• [Objective A]: Retype part of the newsgroup post below, beginning at the words "Could be ASCII" and stopping after the words "would do ;-)".

········

In "vi", you can ":set ff=dos" to set NL/CR correctly (or ":set ff=unix" and ":set ff=mac" too).

Nowadays, you may run into UTF-16 also.


From: rja.carnegie@excite.com (Robert Carnegie)
Newsgroups: comp.unix.sco.misc
Subject: Re: Problems using doscp -r for import to access database
Date: 10 Sep 2001 03:28:49 -0700
Message-ID: <f3f18bc0.0109100228.2f60f9f2@posting.google.com> 

btors@aol.com (BTors) wrote in message news:<20010906194224.17035.00000352@mb-cg.aol.com>...
> Robert:
> 
> Thanks for your reply!

I made one quite big mistake, see below...

> Just to clarify and answer some of your questions:
> 
> 1) There are no spaces in the file name.
> 2) It isn't too long only 5 characters
> 3)Using SCO Openserver 5.0.5
> 4) Tried doscp -m and it didn't work from command line. ( Didn't import
> correctly)
> 4a) doscp -r works from command line.

Ah.  Well, if the report program generating the file (we haven't discussed
that program) is creating a file with MS-DOS style line feeds, then
"doscp -m" will probably break it instead of fixing it.

> 5) I guess it isn't EOF mark. Looks like a single line with nothing on it but
> character that looks like paragraph symbol in word or notepad ( sorry I'm a
> beginner).

Could be ASCII 20 (hex 14), IBM 244 (hex F4), or Windows character 182
(hex B6), but I'm not aware that any of them mean anything much - 20
could be a control code for old Epson printers...?

Perhaps it would be healthier to strip it out of the file - the filter
'cat $fname.txt | tr -d \\024 >${fname}2.txt' will do that, if it's 20.

(\ here introduces an octal - number base 8 - character code, but it's
also the special 'escape' character in shell commands so that other
special characters lose their special effect - echo here\'s an example -
and so \\ is used so that the first \ tells the shell not to treat the
second \ as \, but to give it to 'tr'.  Actually 'tr -d "\024" would do ;-)

> 6) xtod didn't work either - I tried that
> 7) There is no error from doscp command.
> 8) I would love to use FTP but the computer isn't networked. THAT
>    wasn't my decision believe me!

········

• [Objective B]: From the rows below, pull out every line that contains the string "opExtrude", matching upper and lower case exactly.

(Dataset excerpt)
········

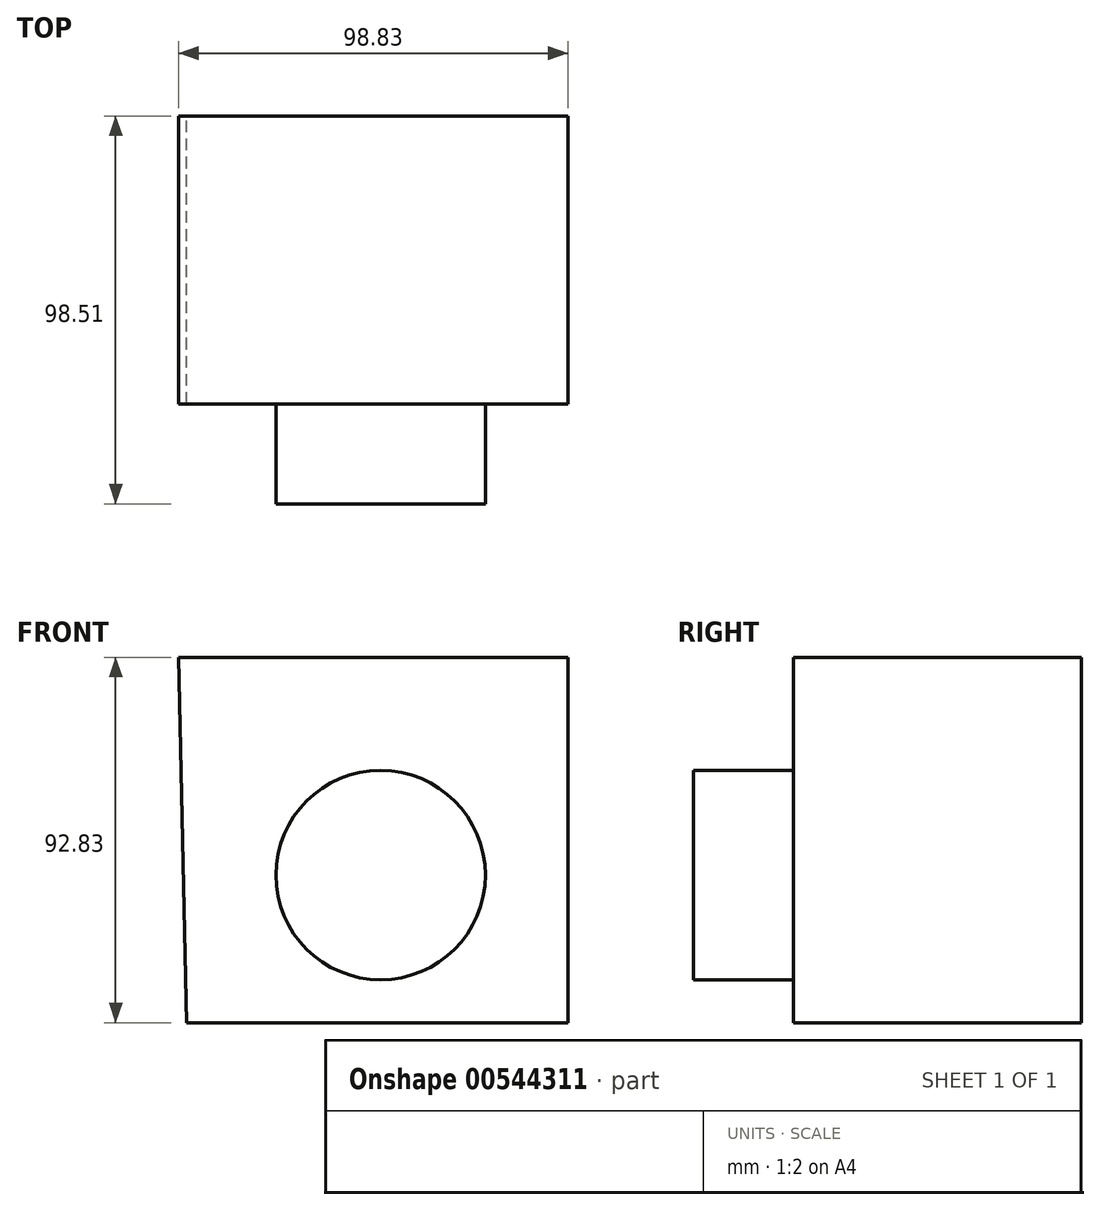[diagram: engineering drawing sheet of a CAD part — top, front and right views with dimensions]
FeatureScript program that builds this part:
annotation { "Feature Type Name" : "Feature", "Feature Type Description" : "" }
export const myFeature = defineFeature(function(context is Context, id is Id, definition is map)
    precondition{}
    {
        {
            var Q0;
            Q0=qCreatedBy(makeId("Front.planeOp"),FACE);
            var sketch = newSketch(context, id + "F0", { "sketchPlane" : qUnion([Q0])});
            skLineSegment(sketch, "E0", {"start": v(-49.34, -37.5) * mm, "end": v(47.54, -37.5) * mm});
            skLineSegment(sketch, "E1", {"start": v(47.54, -37.5) * mm, "end": v(47.54, 55.34) * mm});
            skLineSegment(sketch, "E2", {"start": v(47.54, 55.34) * mm, "end": v(-51.3, 55.34) * mm});
            skLineSegment(sketch, "E3", {"start": v(-51.3, 55.34) * mm, "end": v(-49.34, -37.5) * mm});
            skSolve(sketch);
        }
        {
            var Q0;
            Q0=makeQuery(id+"F0.imprint","IMPRINT",FACE,{"disambiguationData":[TD([[makeQuery(id+"F0.imprint","IMPRINT",EDGE,{"derivedFrom":sQuery(id+"F0.wireOp",EDGE,"E0")}),1.0]])]});
            extrude(context, id + "F1", {"entities" : qUnion([Q0]), "depth" : 73.11 * mm, "offsetDistance" : 25.4 * mm});
        }
        {
            var Q0;
            Q0=makeQuery(id+"F1.opExtrude","CAP_FACE",FACE,{"disambiguationData":[OSD([sQuery(id+"F0.wireOp",EDGE,"E0"),sQuery(id+"F0.wireOp",EDGE,"E1"),sQuery(id+"F0.wireOp",EDGE,"E2"),sQuery(id+"F0.wireOp",EDGE,"E3")])],"isStart":false});
            var sketch = newSketch(context, id + "F2", { "sketchPlane" : qUnion([Q0])});
            skCircle(sketch, "E4", {"center": v(0, 0) * mm, "radius": 26.6 * mm});
            skSolve(sketch);
        }
        {
            var Q0;
            Q0=makeQuery(id+"F2.imprint","IMPRINT",FACE,{"disambiguationData":[TD([[makeQuery(id+"F2.imprint","IMPRINT",EDGE,{"derivedFrom":sQuery(id+"F2.wireOp",EDGE,"E4")}),1.0]])]});
            extrude(context, id + "F3", {"entities" : qUnion([Q0]), "operationType" : NewBodyOperationType.ADD, "depth" : 25.4 * mm, "offsetDistance" : 25.4 * mm});
        }
        {
            var Q0;
            Q0=makeQuery(id+"F3.opExtrude","CAP_FACE",FACE,{"disambiguationData":[OSD([sQuery(id+"F2.wireOp",EDGE,"E4")])],"isStart":false});
            var sketch = newSketch(context, id + "F4", { "sketchPlane" : qUnion([Q0])});
            skCircle(sketch, "E5", {"center": v(0, 20.18) * mm, "radius": 6.43 * mm});
            skSolve(sketch);
        }
        {
            var Q0;
            Q0=sQuery(id+"F4.wireOp",EDGE,"E5");
            extrude(context, id + "F5", {"bodyType" : ToolBodyType.SURFACE, "surfaceEntities" : qUnion([Q0]), "depth" : 25.4 * mm, "offsetDistance" : 25.4 * mm});
        }
    });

········

• [Reply A]:
Could be ASCII 20 (hex 14), IBM 244 (hex F4), or Windows character 182
(hex B6), but I'm not aware that any of them mean anything much - 20
could be a control code for old Epson printers...?

Perhaps it would be healthier to strip it out of the file - the filter
'cat $fname.txt | tr -d \\024 >${fname}2.txt' will do that, if it's 20.

(\ here introduces an octal - number base 8 - character code, but it's
also the special 'escape' character in shell commands so that other
special characters lose their special effect - echo here\'s an example -
and so \\ is used so that the first \ tells the shell not to treat the
second \ as \, but to give it to 'tr'.  Actually 'tr -d "\024" would do ;-)

• [Reply B]:
            Q0=makeQuery(id+"F1.opExtrude","CAP_FACE",FACE,{"disambiguationData":[OSD([sQuery(id+"F0.wireOp",EDGE,"E0"),sQuery(id+"F0.wireOp",EDGE,"E1"),sQuery(id+"F0.wireOp",EDGE,"E2"),sQuery(id+"F0.wireOp",EDGE,"E3")])],"isStart":false});
            Q0=makeQuery(id+"F3.opExtrude","CAP_FACE",FACE,{"disambiguationData":[OSD([sQuery(id+"F2.wireOp",EDGE,"E4")])],"isStart":false});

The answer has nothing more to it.